● Texte fourni
<<<<
À la suite de ce texte, la Presse Canadienne mentionne qu'une campagne visant à l'expulsion des communistes des postes responsables des unions ouvrières canadiennes semble en voie de formation, à la suite des révélations de J.A. « Pat » Sullivan sur les influences communistes dans le mouvement ouvrier [7].

Sullivan fonde un pseudo-syndicat rival, le Canadian Lake Seamen's Union (C.L.S.U.) qui ne sera pas reconnu bona fide par la Commission fédérale des relations ouvrières. En fait, Sullivan fournira des briseurs de grève aux compagnies qui lui en feront la demande. Sullivan travaille maintenant en étroite collaboration avec la Canada Steamship Lines et la R.C.M.P. Même le père Cousineau, jésuite et militant syndical catholique, avoue avoir sollicité des fonds auprès de Maurice Duplessis pour lutter contre les marins communistes en finançant des fiers-à-bras de Sullivan. La collusion entre le S.I.U. et Sullivan pour détruire l'U.M.C. sera démasquée par le nouveau président de l'U.M.C., Harry Davis à partir de septembre 1947.

Au printemps 1948, l'U.M.C. lance même un appel aux syndicats catholiques pour qu'ils cessent tout appui à Sullivan :


Dans l'intérêt du mouvement ouvrier et des syndicats eux-mêmes, les chefs de la Confédération générale des travailleurs catholiques doivent ordonner l'exclusion de la C.L.S.U. de Sullivan du conseil central des syndicats catholiques de Montréal. Autrement, ils pourront être accusés eux aussi d'appuyer des syndicats de compagnies [8].


[483]

Photo 33.

Sur la camionnette des grévistes, slogans du C.S.U.
contre la mainmise des gangsters et des unions américaines.
>>>>
Entrées du jeu de données:
<<<<
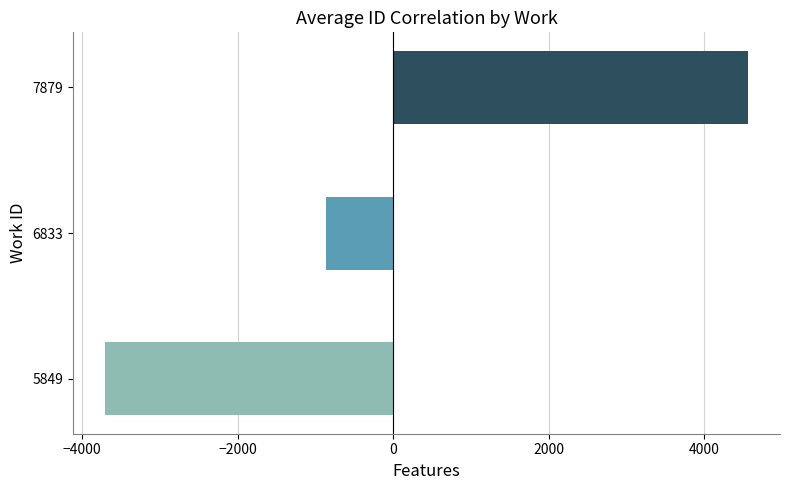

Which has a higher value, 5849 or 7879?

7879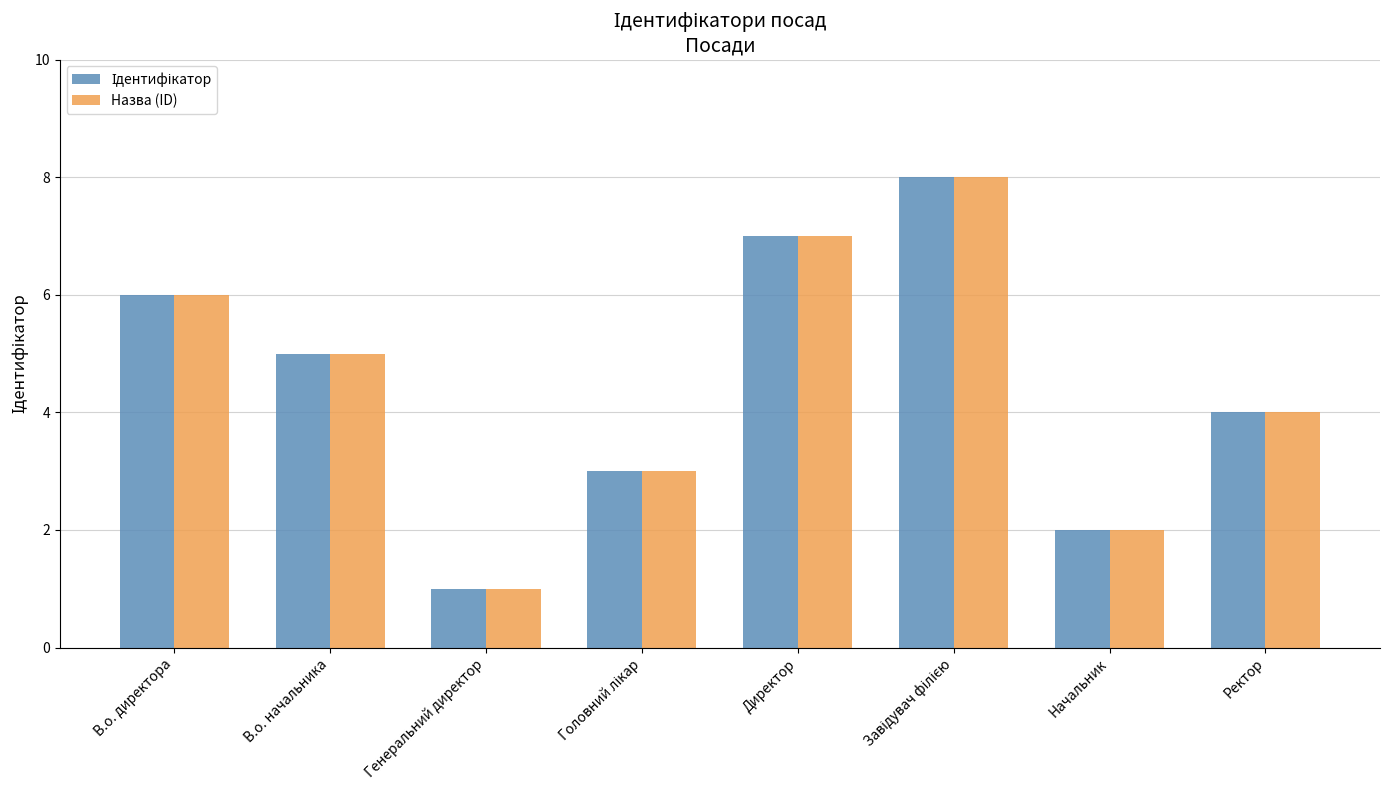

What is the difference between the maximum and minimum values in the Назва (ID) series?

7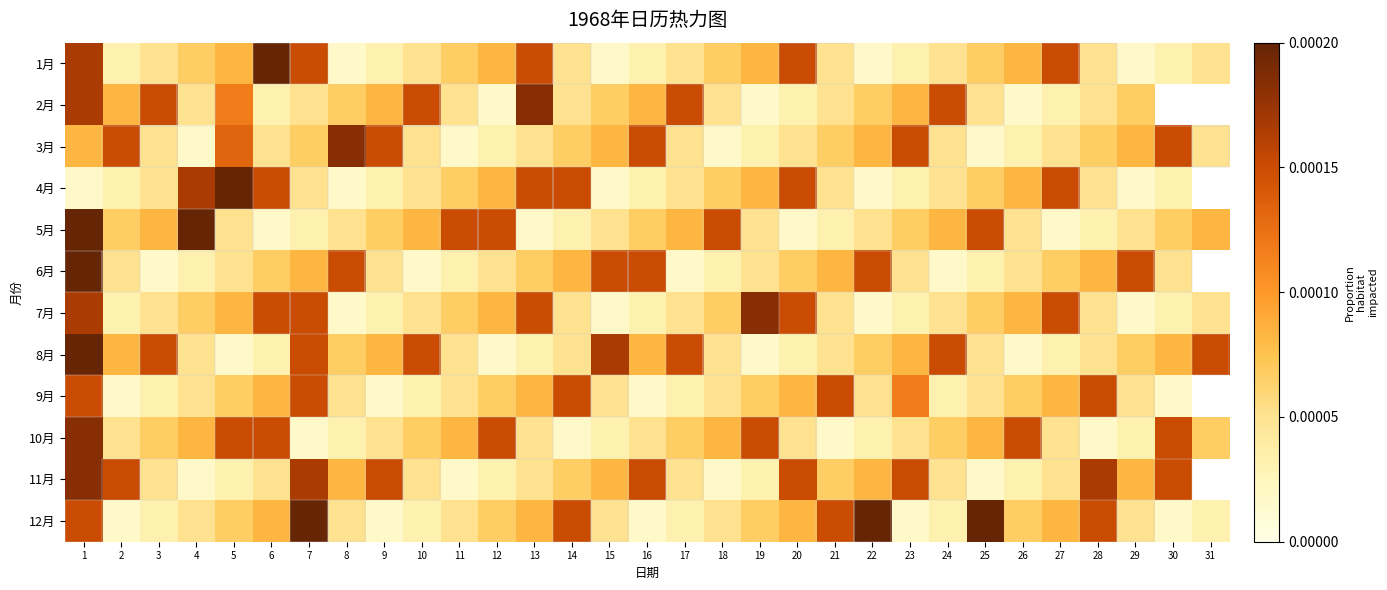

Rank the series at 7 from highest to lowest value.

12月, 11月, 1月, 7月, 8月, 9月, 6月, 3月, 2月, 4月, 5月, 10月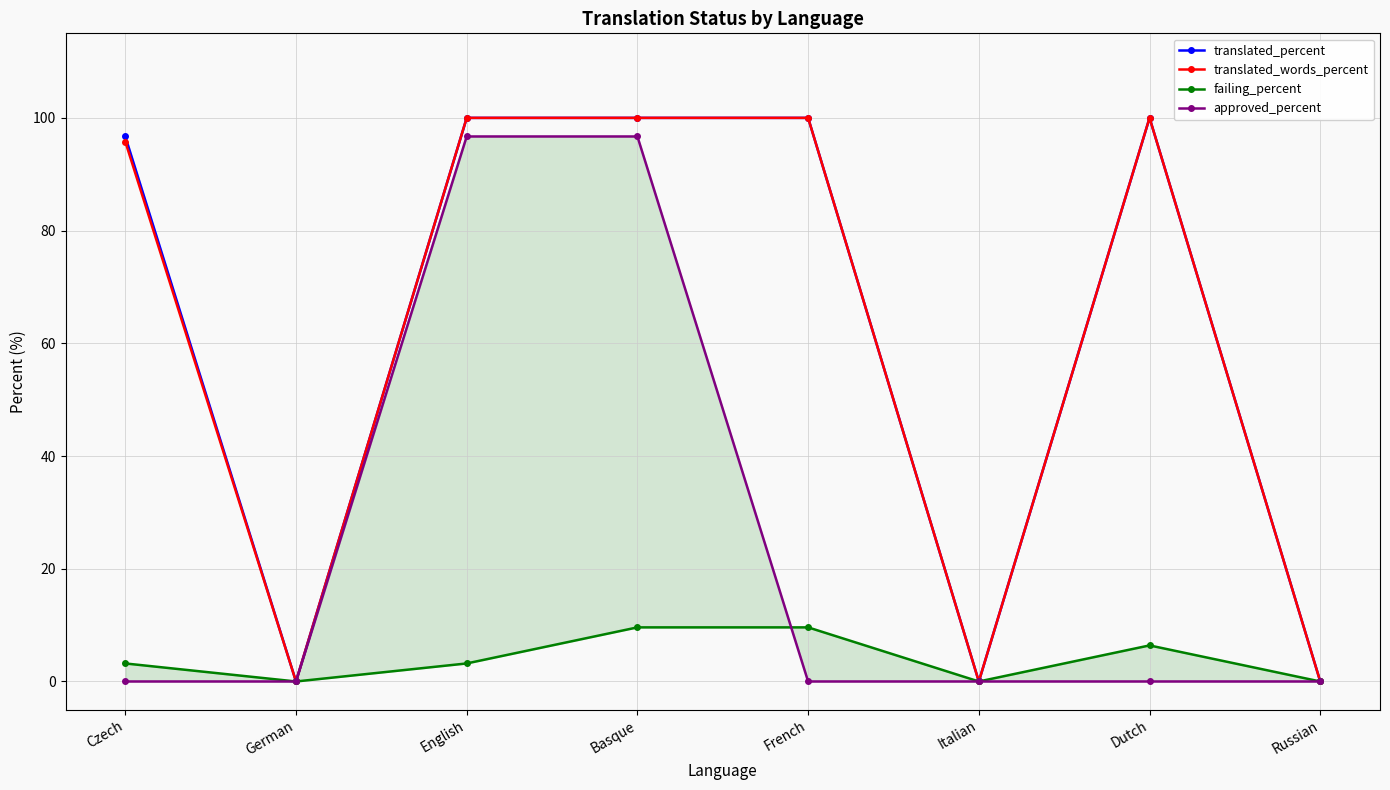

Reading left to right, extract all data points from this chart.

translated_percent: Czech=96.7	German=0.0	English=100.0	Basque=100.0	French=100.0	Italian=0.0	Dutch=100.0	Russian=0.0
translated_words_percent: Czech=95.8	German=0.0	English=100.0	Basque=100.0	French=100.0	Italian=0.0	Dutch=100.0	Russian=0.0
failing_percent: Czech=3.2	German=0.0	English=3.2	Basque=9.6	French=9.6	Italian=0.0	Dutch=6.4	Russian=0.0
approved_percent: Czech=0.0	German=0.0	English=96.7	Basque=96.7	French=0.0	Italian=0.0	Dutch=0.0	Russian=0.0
>>>>
● Consigne
Extrayez du texte sur Sullivan et l'U.M.C. tout ce qui va de « Dans l'intérêt du » jusqu'à « syndicats de compagnies [8]. », sans rien y changer.

● Réponse rédigée
Dans l'intérêt du mouvement ouvrier et des syndicats eux-mêmes, les chefs de la Confédération générale des travailleurs catholiques doivent ordonner l'exclusion de la C.L.S.U. de Sullivan du conseil central des syndicats catholiques de Montréal. Autrement, ils pourront être accusés eux aussi d'appuyer des syndicats de compagnies [8].